Review denied at 114 Wash. 2d 1004 (1990).

NOTES

[1] RCW 9A.44.120 provides in pertinent part:

"A statement made by a child when under the age of ten describing any act of sexual contact performed with or on the child by another, not otherwise admissible by statute or court rule, is admissible in evidence in ... criminal proceedings in the courts of the state of Washington if:

"(1) The court finds, in a hearing conducted outside the presence of the jury, that the time, content, and circumstances of the statement provide sufficient indicia of reliability; and

"(2) The child either:

"(a) Testifies at the proceedings; or

"(b) Is unavailable as a witness: Provided, That when the child is unavailable as a witness, such statement may be admitted only if there is corroborative evidence of the act."

[2] In his brief, appellant refers to a minute entry indicating counsel for the defendant may have waived a child victim hearsay hearing. This minute entry does not appear to be part of the appellate record.

[3] Const. art. 4, § 1 reads: "JUDICIAL POWER, WHERE VESTED. The judicial power of the state shall be vested in a supreme court, superior courts, justices of the peace, and such inferior courts as the legislature may provide."

[4] The court in Ryan identified the following factors for assessing the reliability of child hearsay statements: "`(1) whether there is an apparent motive to lie; (2) the general character of the declarant; (3) whether more than one person heard the statements; (4) whether the statements were made spontaneously; and (5) the timing of the declaration and the relationship between the declarant and the witness.' [State v. Parris, 98 Wash. 2d 140, 146, 654 P.2d 77 (1982)]. We added that these factors were not exclusive and should be considered with the additional factors in Dutton v. Evans, 400 U.S. 74, 88-89, 27 L. Ed. 2d 213, 91 S. Ct. 210 (1970): (1) the statement contains no express assertion about past fact, (2) cross examination could not show the declarant's lack of knowledge, (3) the possibility of the declarant's faulty recollection is remote, and (4) the circumstances surrounding the statement (in that case spontaneous and against interest) are such that there is no reason to suppose the declarant misrepresented defendant's involvement." State v. Ryan, 103 Wash. 2d 165, 175-76, 691 P.2d 197 (1984).

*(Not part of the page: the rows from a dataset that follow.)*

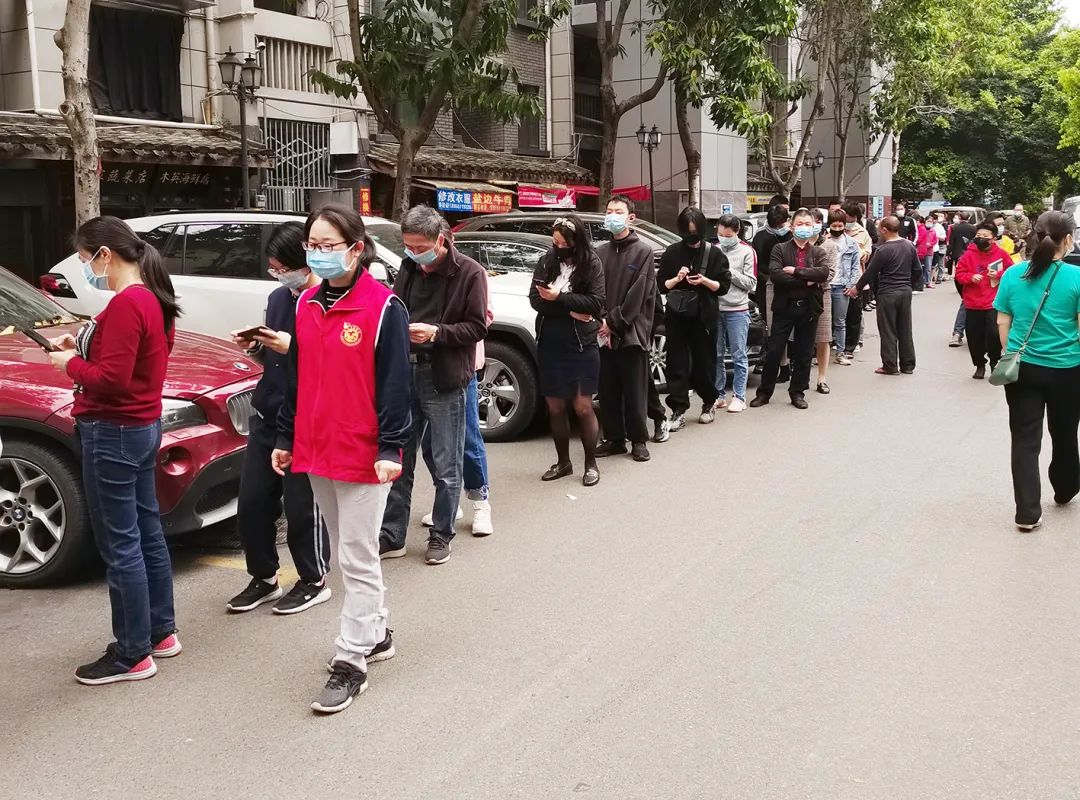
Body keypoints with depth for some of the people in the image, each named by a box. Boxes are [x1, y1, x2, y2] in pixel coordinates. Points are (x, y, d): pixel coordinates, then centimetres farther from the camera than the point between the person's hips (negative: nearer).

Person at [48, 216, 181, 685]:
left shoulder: (125, 304, -20)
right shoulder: (150, 298, 10)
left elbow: (110, 380, -24)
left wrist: (69, 363, -8)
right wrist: (82, 348, 5)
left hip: (113, 433, -10)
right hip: (142, 427, 10)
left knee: (119, 546, -2)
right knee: (147, 533, 17)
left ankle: (132, 656, 7)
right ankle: (161, 632, 28)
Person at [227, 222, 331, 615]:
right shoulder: (278, 298, 12)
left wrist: (293, 347, -23)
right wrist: (254, 347, 1)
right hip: (266, 413, 7)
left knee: (302, 506, 2)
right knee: (252, 502, 10)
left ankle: (314, 581, 21)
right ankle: (264, 578, 26)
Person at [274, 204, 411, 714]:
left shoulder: (383, 307, -12)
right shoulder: (306, 305, 8)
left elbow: (394, 382, -14)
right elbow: (296, 375, 14)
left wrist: (390, 448, -17)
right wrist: (285, 437, 15)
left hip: (363, 454, -7)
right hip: (315, 450, 7)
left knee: (357, 558, 0)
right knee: (350, 552, 18)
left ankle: (350, 662, 8)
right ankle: (375, 634, 35)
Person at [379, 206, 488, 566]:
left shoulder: (469, 273, -7)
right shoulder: (408, 268, 10)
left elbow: (477, 327, -8)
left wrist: (436, 332, -20)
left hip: (445, 378, -5)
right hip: (406, 373, 5)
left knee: (446, 466, 5)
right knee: (398, 460, 10)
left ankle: (440, 536, 19)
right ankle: (392, 536, 19)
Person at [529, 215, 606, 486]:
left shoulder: (591, 264, -5)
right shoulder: (547, 261, 4)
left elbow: (597, 302, -13)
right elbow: (535, 299, -5)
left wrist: (559, 298, -20)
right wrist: (571, 310, -16)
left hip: (581, 346, -3)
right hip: (549, 345, 4)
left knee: (582, 407, -1)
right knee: (555, 406, 10)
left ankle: (591, 464, 15)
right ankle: (563, 462, 24)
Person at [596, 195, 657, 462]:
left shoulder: (643, 251, -1)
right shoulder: (600, 252, 10)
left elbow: (638, 295, -8)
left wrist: (614, 323, -11)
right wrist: (602, 323, -8)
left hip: (632, 332, -4)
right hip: (604, 333, 4)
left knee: (635, 390, 1)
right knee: (608, 390, 7)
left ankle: (638, 440, 12)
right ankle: (613, 439, 18)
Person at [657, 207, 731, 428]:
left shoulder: (714, 254, 1)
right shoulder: (672, 252, 4)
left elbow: (723, 286, 0)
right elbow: (661, 285, 6)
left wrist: (704, 281, -17)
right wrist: (677, 279, -13)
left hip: (704, 316, -1)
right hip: (677, 316, 1)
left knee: (704, 362, 6)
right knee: (677, 363, -4)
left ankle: (709, 403, 27)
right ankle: (678, 411, -2)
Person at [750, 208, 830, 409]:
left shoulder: (818, 252, 8)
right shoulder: (780, 250, 2)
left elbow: (824, 272, -12)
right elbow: (775, 274, -14)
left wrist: (796, 271, -17)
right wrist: (805, 281, -15)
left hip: (809, 308, 2)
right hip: (784, 307, -2)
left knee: (804, 354, 8)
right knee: (774, 351, 1)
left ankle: (798, 393, 19)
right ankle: (764, 392, 12)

[5] Count 2 of the information alleged first degree statutory rape as follows: "That the defendant, on or about the 1st day of May, 1987, through the 30th day of May, 1987, then and there being over thirteen years of age, did engage in sexual intercourse with C, who was less than eleven years of age; proscribed by RCW 9A.44.070, a felony."

[6] This portion of the Hodgson decision was not reviewed by the Supreme Court.